When the system is turned on, it is the job of the system to shut itself off. Exactly 1 bit of information in this system and 1 bit of entropy in this system as it has only two states - on or off.

This is a variation on Shannon’s box with the same 1 bit of entropy.


He did define “information” as a technical term. He was careful to clarify that his use of the word “information” was not how it is understood in normal speech. He was concerned that it would be misunderstood.

Going back and reading his 1948 paper again is really remarkable. It is a truly seminal paper. It was written 70 years ago, and has so many of the key components of information theory. He notes the equivalency of information and entropy. He initially makes an IID assumption, but then goes back and shows how to relax it with language using a Markov chain. He recognizes the connection to compression. So much is embedded in this paper it is no wonder it essentially spawned a new field of study.

1 Like

Are these really the same?

1 Like

Further the linking of information with entropy was profound. Entropy was a term from statistical mechanics. Shannon linked it forever with information. We can now calculate both the information content and the entropy of the universe, black holes, communication networks, and computers.

1 Like


The amount of information in the message is exactly the same as the entropy of the message.

If that’s what you meant, then I agree. But I don’t agree with the original (quoted) wording.

1 Like

For all of this arguing, we still have the same thing.


Those are three messages. Those three messages all have different information. They all have the same entropy. So information is not entropy.

This is divorce my claim from the context. I said that the equation to compute information is the same as the equation to compute entropy. This claim was disputed by people here. I said that information = entropy, and explained this as that the two equations were identical. The fact that the two equations were identical was disputed.

I see your point @nwrickert, but it seems like it misses the point of the exchange in the first place.

1 Like

But that’s not right. It needs to be “the equation to compute the amount of information is the same …”

Any equation at all can compute information. The result of any useful computation is information. The reason we do the computation is to compute the information (as distinct from computing the amount of information). That’s why you need to use “amount of information” for what you were trying to say.
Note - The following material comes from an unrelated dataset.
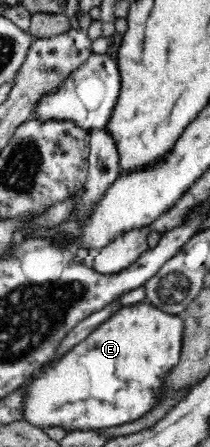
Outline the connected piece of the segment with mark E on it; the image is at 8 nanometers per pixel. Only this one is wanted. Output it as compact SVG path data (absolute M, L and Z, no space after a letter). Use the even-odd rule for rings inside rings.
M141 301L119 308L98 325L79 345L67 351L57 365L37 372L38 379L29 387L23 419L39 426L63 426L67 431L105 429L131 423L159 405L163 383L181 361L184 323L178 314L166 312L153 302Z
Sometimes “amount of” is implicit from context. But that isn’t always the case, and that’s why there was miscommunication in the earlier thread.
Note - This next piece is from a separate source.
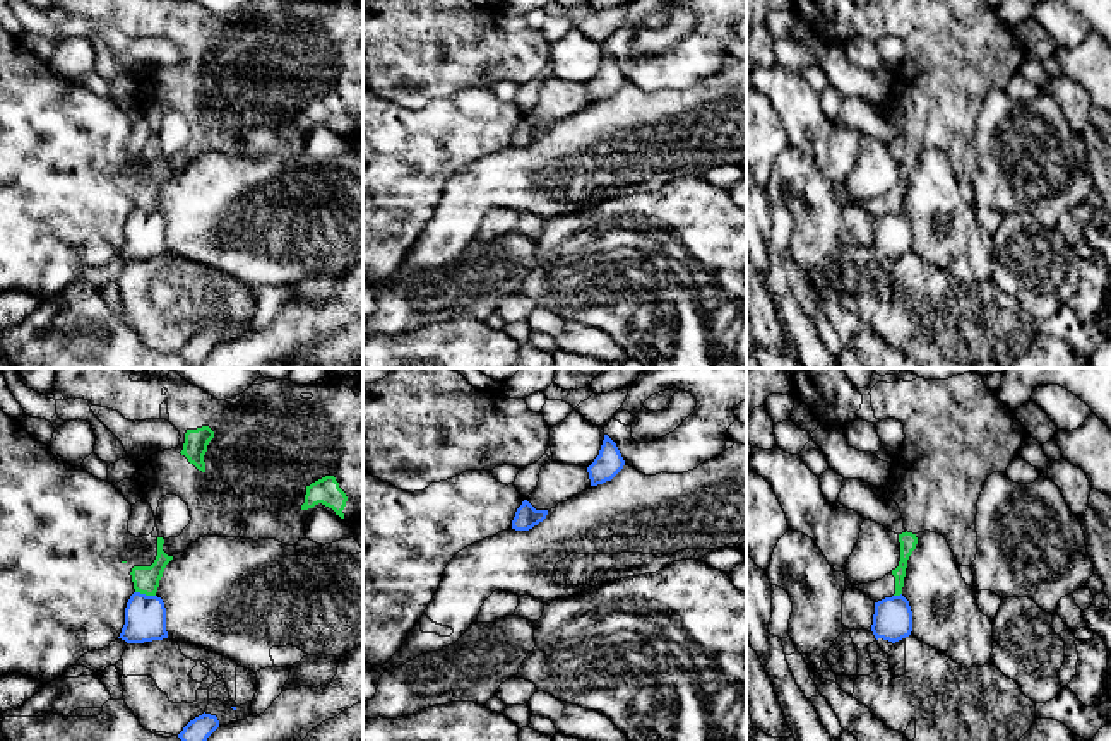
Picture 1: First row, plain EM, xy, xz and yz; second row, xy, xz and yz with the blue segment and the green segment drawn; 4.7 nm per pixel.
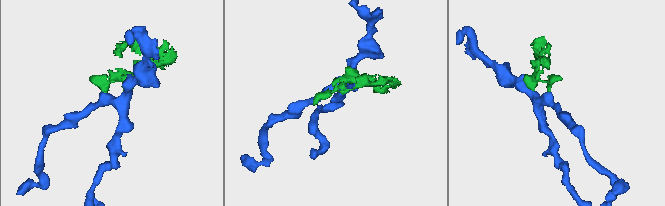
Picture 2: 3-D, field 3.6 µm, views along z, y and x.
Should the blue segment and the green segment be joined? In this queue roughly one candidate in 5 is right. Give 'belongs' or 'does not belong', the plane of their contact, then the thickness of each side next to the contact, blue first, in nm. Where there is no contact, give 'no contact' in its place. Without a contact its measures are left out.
does not belong; contact in xy; calibres 190 and 130 nm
If you look at the alternatives there, we were only look at “amounts of”. That is not what caused the miscommunication.

At issue here also is not just the precise wording of a sentence, but the fact that there was inability to understand the actual paper. Remember the “misunderstanding” arose from a person saying I was in error. So the right way to put it is that he misunderstood.

Which I agree with also. So what exactly is your point?

1 Like

I agree. What the entropy (SMI) gives is a value, a quantity, an amount of information. It’s a measure.

1 Like

Shannon thought about calling it “information” but decided on “uncertainty.” Later he changed it to entropy.

1 Like

I’ll post later the story of how it came to be called entropy. There was nothing profound about it. :slight_smile:

1 Like

It was rather simple to see that your two equations were identical. But when asked for a source for your equation for information you pointed us to the equation for entropy!

I still have not found a single source that defines an equation for information that looks like the one you posted. The one source that did give a formal definition for information gave an equation that was not the same as yours.

1 Like

On page 10-11 of the 1948 paper, and in Appendix 2, he is deriving his measure of information, not of entropy. It is the same equation and he recognizes this from the start.